# START OF PAGE TEXT
There has been a lot of discussion on a large amount of overlays on a single Google map. Different hacks have approached this problem in different ways. Many sites do not even deal with it because they can't, don't know how, or don't want to.
The capability to display a huge amount of overlays I believe should be handled somehow by the Google Maps tool itself. However, since most, if not all of Google Maps is written in JavaScript this may be a problem. The JavaScript would have to load a large file and then query it. For JavaScript, this would take a long time if the file was large.
I'm going to explain a solution which is derived from what I've seen on a few different sites, and what I think would be the best. It uses PHP and MySQL, but I'm sure you could substitute in other technologies like ASP and Access, or JSP and Oracle for example. What would be an even better thing to do would be to figure out how to get a real GIS map server (Google it) to interact with Google's native overlays, but for those of you who just need a simple solution, here it goes.
You would use PHP along with a MySQL table full of Overlay information. Then, the JavaScript would call a PHP function with the current bounds of the map which is represented by two points. It doesn't matter how you call the function, just find a way. Then, PHP would use these two points to make a MySQL query on your table of points and only return those in the specified bounds back to the JavaScript. Then, the JavaScript would clear the map of markers and then redraw only the ones which are returned by your server (the ones that are currently in bounds).
I would appreciate questions and comments as I go ahead and implement this solution. Maybe someone has already done exactly this and open sourced their code. If so, I would love to hear about it to save me time.
I still don't see how that would speed things up. If you've got 500 markers in a display area, you've got 500 markers... and JavaScript will have to render those points somehow. Perhaps there is something here that I'm missing, but in my experience the data acquisition/parsing is only about 1-5% of the time it takes to display a map; the rest is rendering.
# END OF PAGE TEXT
# START OF COLLECTED DATA
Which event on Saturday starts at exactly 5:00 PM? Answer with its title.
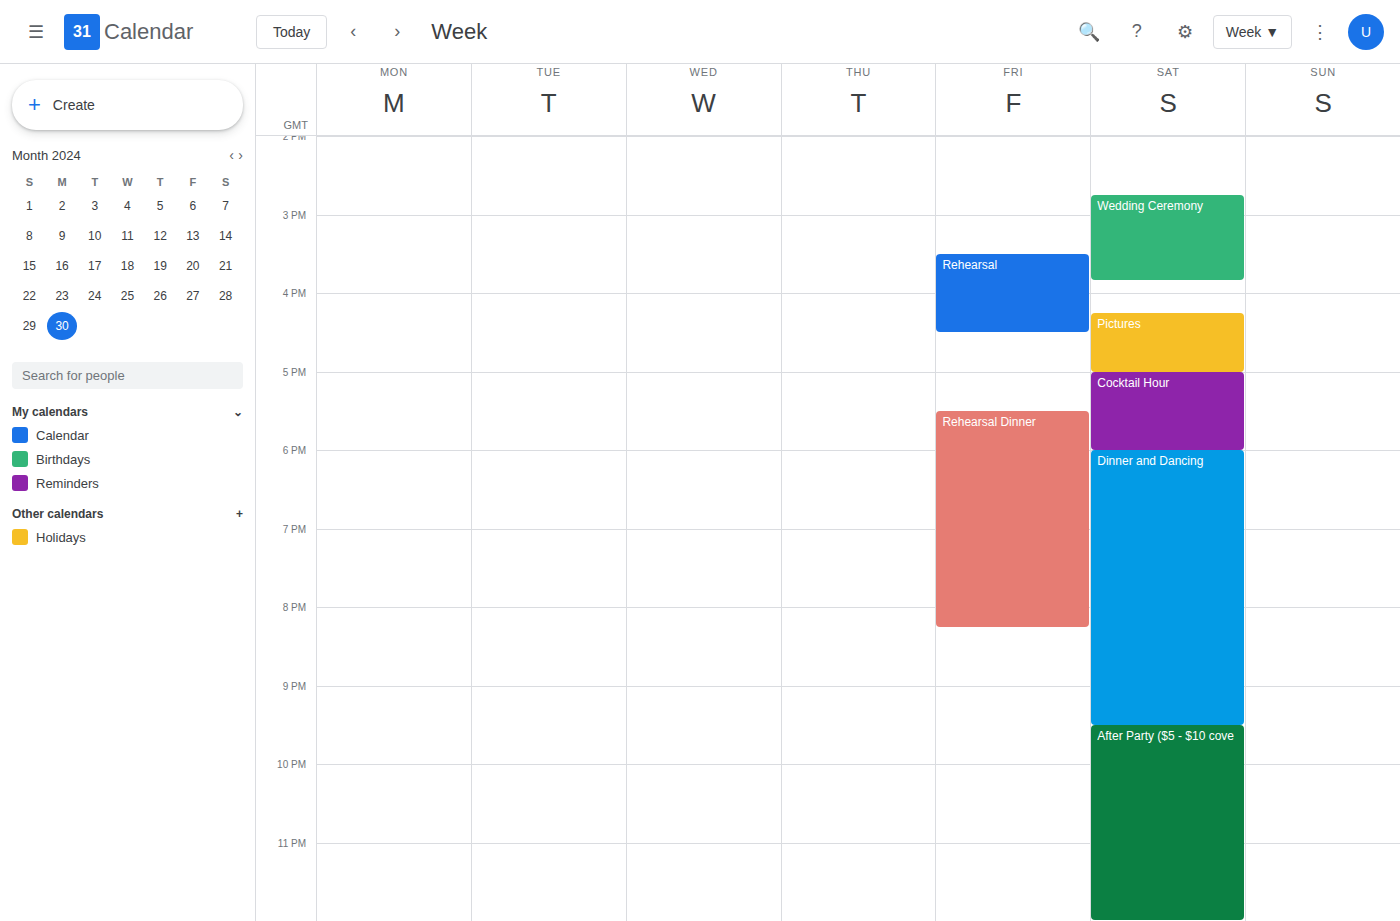
"Cocktail Hour"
# END OF COLLECTED DATA
__SET PROBLEM__: In the thread on map overlays, what share of the time to display a map does the reply say data acquisition and parsing take?

__COMPLETED EXERCISE__: About 1-5%; the rest is rendering.